Tuesday, July 07, 2009

How I Got Here - Gospel

The Gospel as been described as a pool in which a toddler can wade and yet an elephant can swim. It is both simple enough to tell to a child and profound enough for the greatest minds to explore.

A little over a year ago I was at the Exponential Church Planting Conference in Orlando. One of the keynote speakers was Tim Keller. He gave a talk on the Gospel. He said that when you read the New Testament, it can seem at times as if there are two gospels. There's the gospel that Jesus preached, and there's the gospel that Paul preached. As you read this, you'll probably have one of two reactions: either Keller is a heretic for saying this, or you can relate to this tension. As I listened to his talk, and later read this article, I found myself in the second camp.

I was raised understanding the gospel (good news) as follows: God created me for relationship with Him. However, my sin caused that good relationship to be broken. Jesus died on the Cross as the penalty for my sin. Because of this amazing act, I can be forgiven and cleansed. To top it off, when I die I will spend the rest of eternity with God in heaven.

Keller describes this "form" of the gospel as Paul's gospel of justification. It's also seen in John's gospel. There's another form of the gospel, though. It's the form, or expression, found in the Synoptic gospels (Matthew, Mark and Luke). This can be described as the gospel of the Kingdom, and it's the form that I began discovering several years ago.

I began to understand that Jesus came not just to forgive me of my sins and provide a way for me to go to heaven. His plan was much bigger than that. I was drawn to texts such as Luke 4:16-21, and I began hearing people talk about topics such as peace and justice. I began to understand that Jesus came to redeem the entire world. The gospel was no longer so much about me, but was instead about God's Kingdom coming on earth as it is in heaven.

Keller says that we are not dealing with two gospels, but instead with two different forms of one gospel. John and often Paul speak of the individual implications of the gospel (eternal life), while Matthew, Mark and Luke speak of the corporate implications (how the gospel changes society). Both are essential. In this article Keller goes on to explain how he preaches these two expressions of the gospel, yet rarely ever at the same time.

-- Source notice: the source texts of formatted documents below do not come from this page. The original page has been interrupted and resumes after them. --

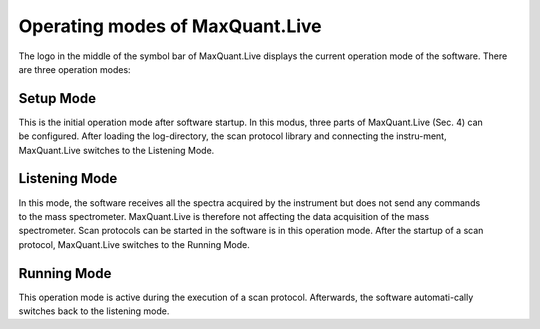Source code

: Operating modes of MaxQuant.Live
================================

The logo in the middle of the symbol bar of MaxQuant.Live displays the current operation mode of the software. 
There are three operation modes:

Setup Mode 
----------

.. figure:: figures/image019.png
    :width: 250px
    :align: right
This is the initial operation mode after software startup. In this modus, three parts of MaxQuant.Live (Sec. 4) can be configured. 
After loading the log-directory, the scan protocol library and connecting the instru-ment,
MaxQuant.Live switches to the Listening Mode.

Listening Mode 
--------------

.. figure:: figures/image021.png
    :width: 250px
    :align: right
In this mode, the software receives all the spectra acquired by the instrument but does not send any commands 
to the mass spectrometer. MaxQuant.Live is therefore not affecting the data acquisition of the mass spectrometer. 
Scan protocols can be started in the software is in this operation mode. After the startup of a scan protocol,
MaxQuant.Live switches to the Running Mode. 

Running Mode
------------

.. figure:: figures/image023.png
    :width: 250px
    :align: right
This operation mode is active during the execution of a scan protocol.
Afterwards, the software automati-cally switches back to the listening mode. 
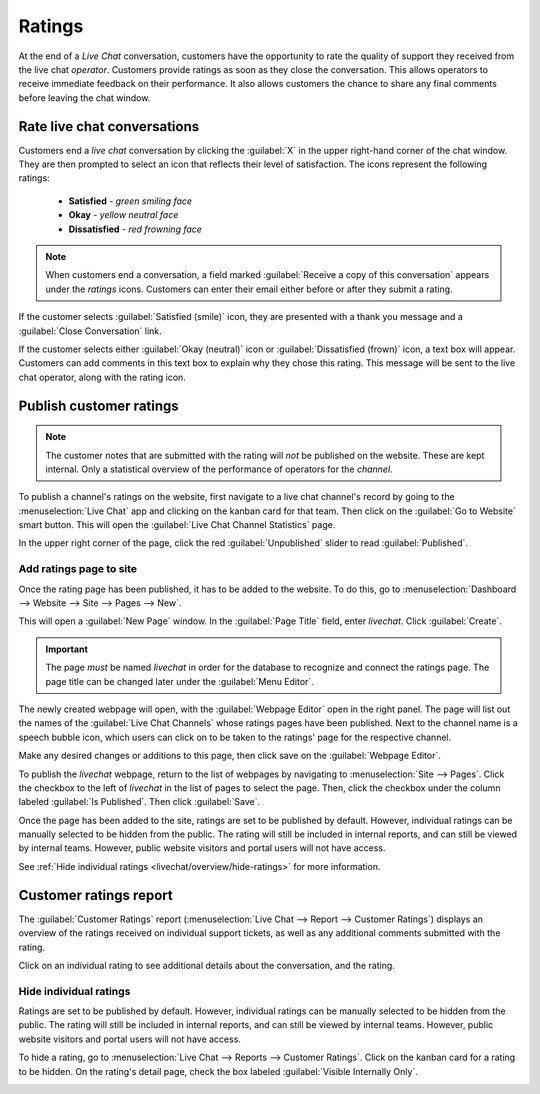 =======
Ratings
=======

At the end of a *Live Chat* conversation, customers have the opportunity to rate the quality of
support they received from the live chat *operator*. Customers provide ratings as soon as they close
the conversation. This allows operators to receive immediate feedback on their performance. It also
allows customers the chance to share any final comments before leaving the chat window.

Rate live chat conversations
============================

Customers end a *live chat* conversation by clicking the :guilabel:`X` in the upper right-hand
corner of the chat window. They are then prompted to select an icon that reflects their level of
satisfaction. The icons represent the following ratings:

 - **Satisfied** - *green smiling face*
 - **Okay** - *yellow neutral face*
 - **Dissatisfied** - *red frowning face*

.. image:: ratings/live-chat-ratings-faces.png
   :align: center
   :alt: View of the chat window from a user's side for Odoo Live Chat.

.. note::
  When customers end a conversation, a field marked :guilabel:`Receive a copy of this conversation`
  appears under the *ratings* icons. Customers can enter their email either before or after they
  submit a rating.

If the customer selects :guilabel:`Satisfied (smile)` icon, they are presented with a thank you
message and a :guilabel:`Close Conversation` link.

.. image:: ratings/live-chat-thank-you.png
   :align: center
   :alt: View of customer's live chat window with thank you message.

If the customer selects either :guilabel:`Okay (neutral)` icon or :guilabel:`Dissatisfied (frown)`
icon, a text box will appear. Customers can add comments in this text box to explain why they chose
this rating. This message will be sent to the live chat operator, along with the rating icon.

.. image:: ratings/live-chat-ratings-operator-window.png
   :align: center
   :alt: View of a chat window from an operator's window highlighting a rating for Odoo Live Chat.

Publish customer ratings
========================

.. note::
   The customer notes that are submitted with the rating will *not* be published on the website.
   These are kept internal. Only a statistical overview of the performance of operators for the
   *channel*.

To publish a channel's ratings on the website, first navigate to a live chat channel's record by
going to the :menuselection:`Live Chat` app and clicking on the kanban card for that team. Then
click on the :guilabel:`Go to Website` smart button. This will open the :guilabel:`Live Chat Channel
Statistics` page.

In the upper right corner of the page, click the red :guilabel:`Unpublished` slider to read
:guilabel:`Published`.

.. image:: ratings/live-chat-ratings-unpublished.png
   :align: center
   :alt: View of the published ratings on the portal for Odoo Live Chat.

Add ratings page to site
------------------------

Once the rating page has been published, it has to be added to the website. To do this, go to
:menuselection:`Dashboard --> Website --> Site --> Pages --> New`.

This will open a :guilabel:`New Page` window. In the :guilabel:`Page Title` field, enter `livechat`.
Click :guilabel:`Create`.

.. important::
   The page *must* be named `livechat` in order for the database to recognize and connect the
   ratings page. The page title can be changed later under the :guilabel:`Menu Editor`.

The newly created webpage will open, with the :guilabel:`Webpage Editor` open in the right panel.
The page will list out the names of the :guilabel:`Live Chat Channels` whose ratings pages have been
published. Next to the channel name is a speech bubble icon, which users can click on to be taken to
the ratings' page for the respective channel.

.. image:: ratings/live-chat-published-icon.png
   :align: center
   :alt: View of the webpage for Live Chat ratings emphasizing the channel icon.

Make any desired changes or additions to this page, then click save on the :guilabel:`Webpage
Editor`.

To publish the `livechat` webpage, return to the list of webpages by navigating to
:menuselection:`Site --> Pages`. Click the checkbox to the left of `livechat` in the list of pages
to select the page. Then, click the checkbox under the column labeled :guilabel:`Is Published`. Then
click :guilabel:`Save`.

.. image:: ratings/live-chat-is-published.png
   :align: center
   :alt: View of the list of pages for a website with the 'is published' box emphasized.

Once the page has been added to the site, ratings are set to be published by default. However,
individual ratings can be manually selected to be hidden from the public. The rating will still be
included in internal reports, and can still be viewed by internal teams. However, public website
visitors and portal users will not have access.

See :ref:`Hide individual ratings <livechat/overview/hide-ratings>` for more information.

Customer ratings report
=======================

The :guilabel:`Customer Ratings` report (:menuselection:`Live Chat --> Report --> Customer Ratings`)
displays an overview of the ratings received on individual support tickets, as well as any
additional comments submitted with the rating.

.. image:: ratings/live-chat-ratings-report.png
   :align: center
   :alt: View of the customer ratings report in Odoo Live Chat.

Click on an individual rating to see additional details about the conversation, and the rating.

.. _livechat/overview/hide-ratings:

Hide individual ratings
-----------------------

Ratings are set to be published by default. However, individual ratings can be manually selected to
be hidden from the public. The rating will still be included in internal reports, and can still be
viewed by internal teams. However, public website visitors and portal users will not have access.

To hide a rating, go to :menuselection:`Live Chat --> Reports --> Customer Ratings`. Click on the
kanban card for a rating to be hidden. On the rating's detail page, check the box labeled
:guilabel:`Visible Internally Only`.

.. image:: ratings/live-chat-ratings-visible-internally.png
   :align: center
   :alt: View of an individual rating's detail page with the visible internally setting checked.

.. seealso::
   - :doc:`/applications/websites/livechat`
   - :doc:`responses`
   - :doc:`/applications/websites/website`
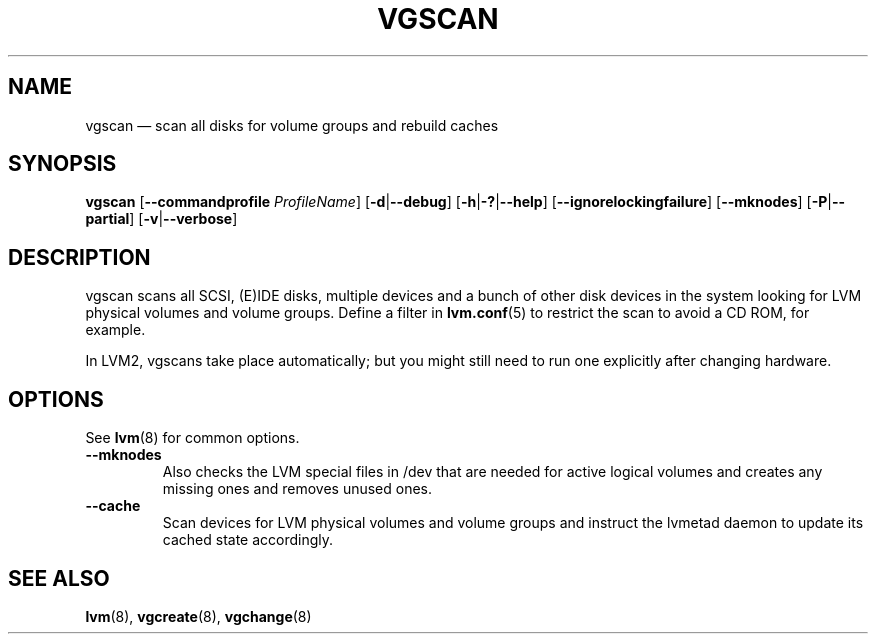 .TH VGSCAN 8 "LVM TOOLS 2.02.141(2)-git (2016-01-16)" "Sistina Software UK" \" -*- nroff -*-
.SH NAME
vgscan \(em scan all disks for volume groups and rebuild caches
.SH SYNOPSIS
.B vgscan
.RB [ \-\-commandprofile
.IR ProfileName ]
.RB [ \-d | \-\-debug ]
.RB [ \-h | \-? | \-\-help ]
.RB [ \-\-ignorelockingfailure ]
.RB [ \-\-mknodes ]
.RB [ \-P | \-\-partial ]
.RB [ \-v | \-\-verbose ]
.SH DESCRIPTION
vgscan scans all SCSI, (E)IDE disks, multiple devices and a bunch
of other disk devices in the system looking for LVM physical volumes
and volume groups.  Define a filter in \fBlvm.conf\fP(5) to restrict 
the scan to avoid a CD ROM, for example.
.LP
In LVM2, vgscans take place automatically; but you might still need to
run one explicitly after changing hardware.
.SH OPTIONS
See \fBlvm\fP(8) for common options.
.TP
.B \-\-mknodes
Also checks the LVM special files in /dev that are needed for active 
logical volumes and creates any missing ones and removes unused ones.
.TP
.B \-\-cache
Scan devices for LVM physical volumes and volume groups and instruct
the lvmetad daemon to update its cached state accordingly.
.SH SEE ALSO
.BR lvm (8),
.BR vgcreate (8),
.BR vgchange (8)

I found this article to be so refreshing and helpful. I'll leave you with Keller's definition of the gospel (if it's possible to put the gospel into one statement, Keller does a fine job doing it):
Through the person and work of Jesus Christ, God fully accomplishes salvation for us, rescuing us from judgment for sin into fellowship with him, and then restores the creation in which we can enjoy our new life together with him forever.